WORK TO DO:
1 > Name every city or country that the blog post about a trip to Bangkok mentions, using its own spelling.
2 > In the blog post about a trip to Bangkok, how many days did the trip last?
3 > Carry on the blog post about a trip to Bangkok from its last sentence.

Friday, 5 November 2010

half-hearted and whole-hearted

so that's the end of my trip to Thai
the four days passed without me being able to help much even though my boss kept repeating that i've been of much help to them =.='

and Bangkok ridiculously resembles my Saigon haha
maybe still more luxurious at some parts but basically i found it familiar and nostaligic to the point of weirdness since it's my 1st time there

maybe i'm just longing home

on another note, i just finished the latest chapter of Kimi ni todoke
...
it's sad to say bt i still find myself addicted to this shoujo manga
haiz... i'm supposed to past that age, admiring this type of cheeky and cute love in manga @_@
erm... i just cant really grow up maybe haha or is it that i'm nt allowed myself to completely grow haha

and i'm still neglecting on seriously learning Japanese T_T
damn me i'm been too easy with myself T_T

i'm definitely not that busy bt my time slips before i realized it

having too many hobbies are kind of troublesome sometimes +_+

anw this world is complicated and i dont know how many percent i could believe in others' words but for now let me take it for granted that it's 98% true when people around me talk to me +_+

so i've been talking quite a lot with my bigger boss in this trip (i've never really been able to talk with him =.=)

DATA:
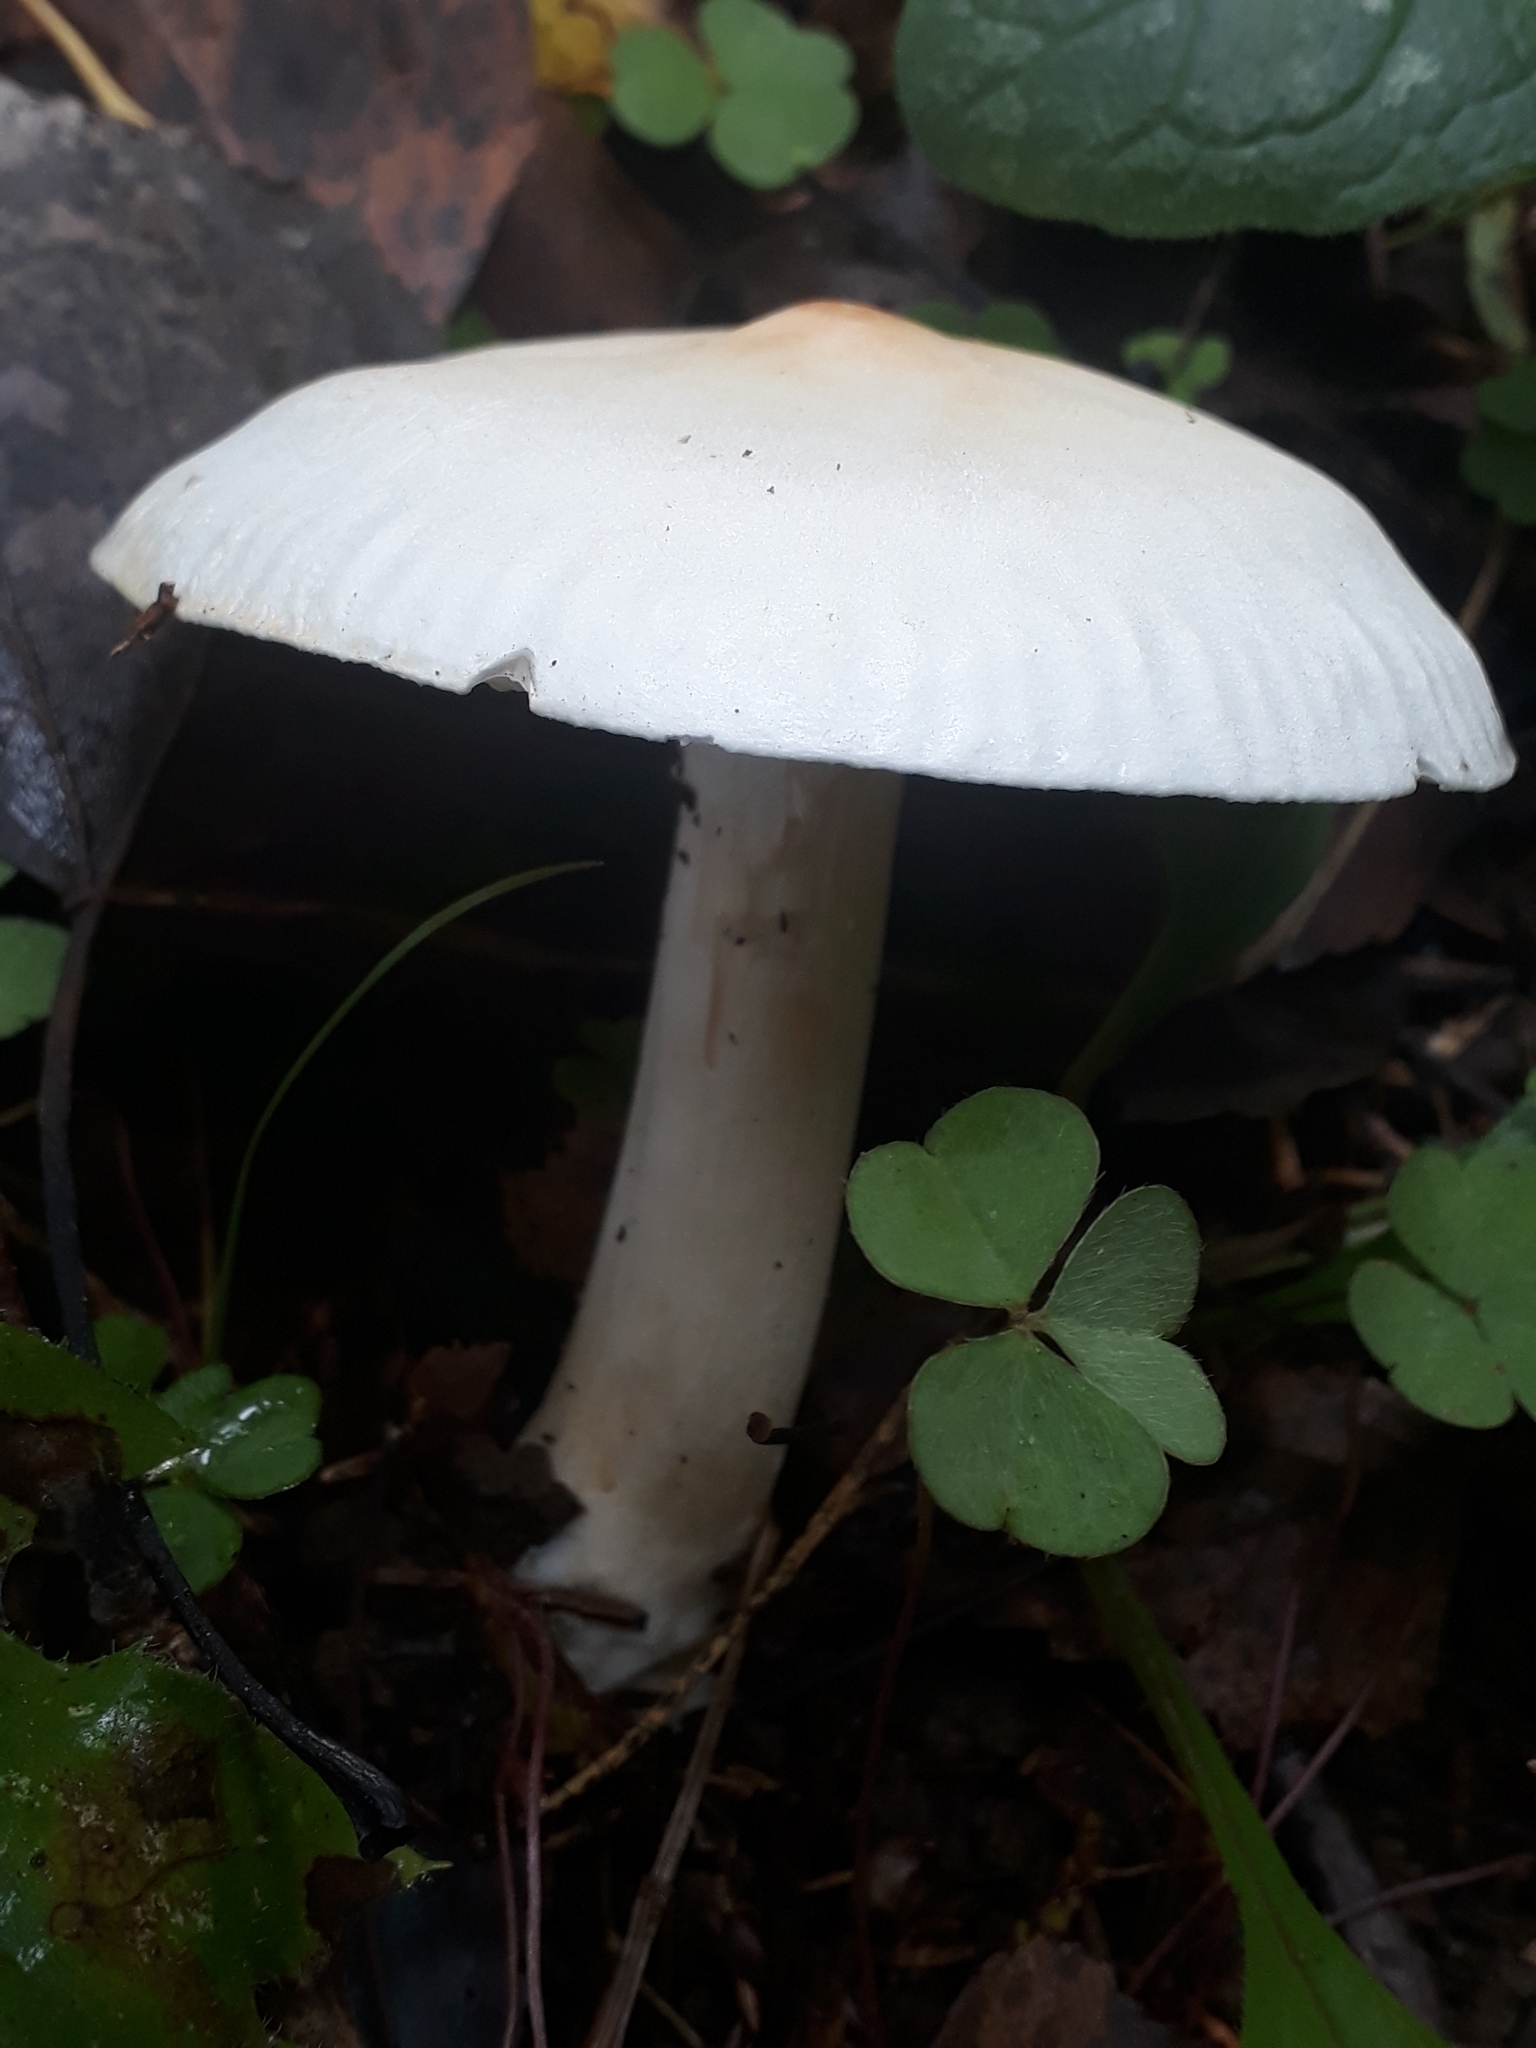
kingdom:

EXERCISE RESPONSES:
1 > Thai, Bangkok, Saigon

2 > Four days.

3 >
and listening to his story, i really feel that i might as well be able to fit completely well with this company and that i should stick to it and devote mmore +_+

somehow i just strongly felt that there's a connection somewhere in his whole working life's motto and my ridiculous ideals of the world =.='

nevetheless they did nt forget the chance to invoke on me some of their expectation casually +_+ which more or less is still pressure to me at certain extent +_+

i do feell more optimistic though, the relief that i might not be stuck in the mundane office work forever

and meeting the customers gave me more insights on how the industries is
there're certain parts where the person in charge is not even sure of what he's doing and they're more or less clueless and lost like me

this is just to say that it's really the responsibility and the morality when one does try to enlighten another party on certain aspects

and of course it's to build trust and reputation when it comes to sale
... anw i mean it's really the point that you need to believe strongly and wholeheartedly of the one you're trying to promote
...or at least to me that's how i perceive it

man maybe that's partly how i like the Japanese spirit
i need to live there no matter what ahhhhhhhhhhhhhh


i cant let time slip this fast
i relaly need to do something about my Japanese man +_+
haiz

suddenly i wanna feel the icy breeze brushing through a field of cosmos in a late afternoon under the setting sun
haiz
oh dreamers.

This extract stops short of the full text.